| WHAT YOU NEED TO DO |
Write what comes next in the news report below about a videotape taken from Muslim inmates at a Texas prison, starting right after its last sentence.

| PASSAGE TO READ |
Author: Robert Riggs
Publication: FrontPageMagazine.com
Date: December 11, 2003
URL: http://www.frontpagemag.com/Articles/ReadArticle.asp?ID=11267
It's Ramadan, the holiest Islamic
month, and the call to prayer rings out daily to the prison system's more
than 7,500 Muslim inmates.
Their burgeoning numbers are a testament
to the fast pace of Islamic converts sweeping through the nation's prisons.
But CBS-11 has uncovered a disturbing half-hour videotape apparently used
as a recruitment tool in the Beto One Prison Unit in East Texas.
The confiscated video is titled
"A Message to the Oppressed" and carried a militant Islamic sermon in praise
of terrorists to inmates before authorities seized it during Islamic services.
The tape features the anti-Semitic
exhortations by the California-based Imam Muhammad Abdullah who claims
that the 9/11 terrorist attacks were actually carried out by the Israeli
and U.S. governments.

| ENTRIES SHOWN |
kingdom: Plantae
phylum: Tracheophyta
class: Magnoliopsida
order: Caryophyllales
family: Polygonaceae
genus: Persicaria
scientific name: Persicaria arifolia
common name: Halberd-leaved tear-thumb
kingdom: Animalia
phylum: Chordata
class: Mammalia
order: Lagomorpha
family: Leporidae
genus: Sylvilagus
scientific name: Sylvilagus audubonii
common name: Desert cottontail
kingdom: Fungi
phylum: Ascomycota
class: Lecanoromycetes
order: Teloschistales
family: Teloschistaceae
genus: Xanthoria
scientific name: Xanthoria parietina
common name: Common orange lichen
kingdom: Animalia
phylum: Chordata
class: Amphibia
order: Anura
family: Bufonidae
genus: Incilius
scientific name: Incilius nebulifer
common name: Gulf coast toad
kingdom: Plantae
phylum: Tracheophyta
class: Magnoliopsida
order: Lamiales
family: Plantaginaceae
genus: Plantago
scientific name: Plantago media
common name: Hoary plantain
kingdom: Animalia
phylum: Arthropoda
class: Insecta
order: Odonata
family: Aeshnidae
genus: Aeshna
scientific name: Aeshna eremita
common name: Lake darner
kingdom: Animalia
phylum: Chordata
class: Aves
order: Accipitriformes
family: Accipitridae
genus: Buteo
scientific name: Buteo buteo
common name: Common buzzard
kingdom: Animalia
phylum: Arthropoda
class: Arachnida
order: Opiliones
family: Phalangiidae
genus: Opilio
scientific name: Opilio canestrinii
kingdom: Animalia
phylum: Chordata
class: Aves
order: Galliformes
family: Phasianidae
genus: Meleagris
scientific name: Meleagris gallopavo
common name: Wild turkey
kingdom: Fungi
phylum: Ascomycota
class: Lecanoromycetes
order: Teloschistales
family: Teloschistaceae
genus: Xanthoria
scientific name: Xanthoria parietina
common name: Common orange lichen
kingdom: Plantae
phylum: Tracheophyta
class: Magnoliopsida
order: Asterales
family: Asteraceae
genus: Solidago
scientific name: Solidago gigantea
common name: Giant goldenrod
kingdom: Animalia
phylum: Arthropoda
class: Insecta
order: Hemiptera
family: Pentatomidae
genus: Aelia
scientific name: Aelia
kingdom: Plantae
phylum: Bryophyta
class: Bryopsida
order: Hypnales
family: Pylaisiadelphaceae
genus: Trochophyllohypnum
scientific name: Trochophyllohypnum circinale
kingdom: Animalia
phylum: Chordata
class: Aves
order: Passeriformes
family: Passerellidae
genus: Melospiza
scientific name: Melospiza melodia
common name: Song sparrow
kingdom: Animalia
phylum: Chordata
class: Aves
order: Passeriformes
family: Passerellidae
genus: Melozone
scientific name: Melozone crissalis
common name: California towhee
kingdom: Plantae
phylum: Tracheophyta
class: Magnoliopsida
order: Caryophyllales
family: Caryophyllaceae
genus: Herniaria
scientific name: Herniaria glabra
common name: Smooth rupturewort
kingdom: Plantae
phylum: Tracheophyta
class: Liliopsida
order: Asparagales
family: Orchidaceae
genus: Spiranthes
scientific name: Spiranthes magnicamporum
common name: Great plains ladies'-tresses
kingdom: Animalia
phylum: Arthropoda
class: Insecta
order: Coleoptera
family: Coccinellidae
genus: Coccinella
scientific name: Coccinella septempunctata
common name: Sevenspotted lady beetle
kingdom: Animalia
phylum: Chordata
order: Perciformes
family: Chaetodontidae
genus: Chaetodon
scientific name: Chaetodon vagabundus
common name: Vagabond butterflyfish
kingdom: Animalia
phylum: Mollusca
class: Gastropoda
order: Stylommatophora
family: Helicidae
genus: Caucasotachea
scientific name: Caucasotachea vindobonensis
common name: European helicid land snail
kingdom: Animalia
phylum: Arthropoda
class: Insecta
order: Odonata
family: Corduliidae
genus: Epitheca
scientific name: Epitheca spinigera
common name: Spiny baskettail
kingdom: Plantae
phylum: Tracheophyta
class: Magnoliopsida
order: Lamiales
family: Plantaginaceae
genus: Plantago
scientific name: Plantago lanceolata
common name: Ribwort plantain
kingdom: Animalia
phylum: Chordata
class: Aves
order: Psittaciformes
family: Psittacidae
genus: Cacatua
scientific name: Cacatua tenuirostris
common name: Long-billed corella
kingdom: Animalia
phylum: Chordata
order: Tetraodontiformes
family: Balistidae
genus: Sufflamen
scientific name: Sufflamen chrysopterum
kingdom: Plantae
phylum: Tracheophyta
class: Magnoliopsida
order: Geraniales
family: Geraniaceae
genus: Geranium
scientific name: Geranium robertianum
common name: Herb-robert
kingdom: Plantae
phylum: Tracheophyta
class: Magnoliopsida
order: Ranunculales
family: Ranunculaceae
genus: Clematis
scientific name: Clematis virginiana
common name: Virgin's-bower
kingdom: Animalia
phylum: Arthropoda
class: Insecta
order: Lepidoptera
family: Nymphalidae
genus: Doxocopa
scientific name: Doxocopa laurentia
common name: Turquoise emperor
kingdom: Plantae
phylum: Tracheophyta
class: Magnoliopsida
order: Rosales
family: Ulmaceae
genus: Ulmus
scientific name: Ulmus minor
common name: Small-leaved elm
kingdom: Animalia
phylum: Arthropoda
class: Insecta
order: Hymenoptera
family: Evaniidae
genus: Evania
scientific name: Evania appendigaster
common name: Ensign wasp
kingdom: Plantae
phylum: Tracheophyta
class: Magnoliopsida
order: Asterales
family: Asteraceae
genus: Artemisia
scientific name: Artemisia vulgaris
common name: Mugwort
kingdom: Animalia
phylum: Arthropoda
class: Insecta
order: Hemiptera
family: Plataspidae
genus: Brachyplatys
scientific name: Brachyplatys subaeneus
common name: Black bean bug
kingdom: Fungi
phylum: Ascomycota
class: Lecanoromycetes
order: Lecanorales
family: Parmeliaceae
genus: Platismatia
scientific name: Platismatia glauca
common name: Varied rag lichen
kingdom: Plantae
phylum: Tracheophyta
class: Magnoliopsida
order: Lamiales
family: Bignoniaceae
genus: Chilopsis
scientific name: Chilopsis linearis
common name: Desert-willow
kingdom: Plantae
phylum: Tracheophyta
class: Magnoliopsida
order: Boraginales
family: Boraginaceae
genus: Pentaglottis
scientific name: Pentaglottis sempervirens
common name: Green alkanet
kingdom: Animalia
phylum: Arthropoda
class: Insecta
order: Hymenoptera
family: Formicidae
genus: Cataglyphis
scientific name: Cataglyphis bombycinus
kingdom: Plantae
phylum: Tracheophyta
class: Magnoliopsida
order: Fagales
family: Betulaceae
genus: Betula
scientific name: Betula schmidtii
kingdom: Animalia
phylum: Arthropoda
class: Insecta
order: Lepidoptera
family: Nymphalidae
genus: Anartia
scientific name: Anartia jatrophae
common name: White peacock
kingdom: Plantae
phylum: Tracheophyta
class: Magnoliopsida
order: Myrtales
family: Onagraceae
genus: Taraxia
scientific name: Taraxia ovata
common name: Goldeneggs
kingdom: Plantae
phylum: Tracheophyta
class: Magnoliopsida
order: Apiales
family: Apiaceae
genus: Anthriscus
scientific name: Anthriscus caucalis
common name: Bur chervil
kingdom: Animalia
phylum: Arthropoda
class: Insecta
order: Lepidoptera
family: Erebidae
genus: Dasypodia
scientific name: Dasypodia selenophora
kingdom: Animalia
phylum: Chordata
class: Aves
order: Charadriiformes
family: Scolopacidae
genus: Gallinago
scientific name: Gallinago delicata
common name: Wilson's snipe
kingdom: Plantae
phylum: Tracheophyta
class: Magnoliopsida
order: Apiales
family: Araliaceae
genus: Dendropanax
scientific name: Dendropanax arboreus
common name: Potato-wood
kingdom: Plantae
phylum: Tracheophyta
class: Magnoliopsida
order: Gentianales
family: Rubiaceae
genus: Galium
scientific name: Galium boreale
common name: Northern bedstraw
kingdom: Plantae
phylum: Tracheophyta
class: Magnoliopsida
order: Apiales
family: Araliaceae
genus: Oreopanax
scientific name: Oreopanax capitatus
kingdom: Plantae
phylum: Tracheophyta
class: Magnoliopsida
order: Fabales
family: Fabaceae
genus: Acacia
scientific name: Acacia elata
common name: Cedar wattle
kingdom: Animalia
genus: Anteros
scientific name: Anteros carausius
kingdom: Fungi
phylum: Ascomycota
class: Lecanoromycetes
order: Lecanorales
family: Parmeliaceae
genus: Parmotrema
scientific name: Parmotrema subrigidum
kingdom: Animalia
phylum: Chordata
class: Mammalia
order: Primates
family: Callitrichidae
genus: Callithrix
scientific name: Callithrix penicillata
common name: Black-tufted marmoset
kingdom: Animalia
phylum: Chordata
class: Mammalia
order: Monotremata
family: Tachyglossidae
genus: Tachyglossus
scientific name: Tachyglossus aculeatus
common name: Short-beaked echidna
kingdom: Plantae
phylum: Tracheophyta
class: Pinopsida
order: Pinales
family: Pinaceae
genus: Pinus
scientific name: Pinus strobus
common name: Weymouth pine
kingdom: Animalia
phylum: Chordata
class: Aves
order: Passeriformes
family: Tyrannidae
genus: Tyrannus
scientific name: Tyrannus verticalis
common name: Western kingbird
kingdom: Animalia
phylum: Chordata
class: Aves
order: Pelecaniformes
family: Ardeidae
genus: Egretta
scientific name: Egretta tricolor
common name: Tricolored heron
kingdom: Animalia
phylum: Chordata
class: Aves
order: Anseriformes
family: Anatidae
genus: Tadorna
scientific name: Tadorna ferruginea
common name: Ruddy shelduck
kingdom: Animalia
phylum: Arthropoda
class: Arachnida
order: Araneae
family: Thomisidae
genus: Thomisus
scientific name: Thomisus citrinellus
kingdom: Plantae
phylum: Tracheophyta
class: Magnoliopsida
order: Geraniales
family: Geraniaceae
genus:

| ANSWER BELOW |
"Are we to believe that some person
that some people walked in airports and hijacked airplanes and then just
went and blew up buildings blew up the Pentagon? This is ignorance to the
max."
The Imam's tape ends by giving credit
to Hamas, al-Jihad and Hizballah. All three groups are listed as terror
organizations by the State Department.
Repeated efforts to reach Muhammad
Abdullah were unsuccessful. Public records indicate that Abdullah has been
an Imam in the California Youth Authority.
Inmate David Swanson, Assistant
Imam at the Ramsey One Unit, says his brothers there would never have allowed
such a tape to be shown.
"We don't condone that and we don't
try to promote that but at the same time we want Americans, our families,
our loved ones to understand that we are in this relationship with God,
not any ideologies or any ideas that may be contradictory to what God want
us to live," he said.
But the Anti-Defamation League,
also a target of the tape, says the message is part of a dangerous anti-Semitic
conspiracy theory gathering force around the world.
"These are the people who are trying
to create the image that war in Iraqand the war in Afghanistan is really
not a war against terrorists and terrorism, but rather a war against Islam,"
said the Dallas Anti-Defamation League's Mark Briskman.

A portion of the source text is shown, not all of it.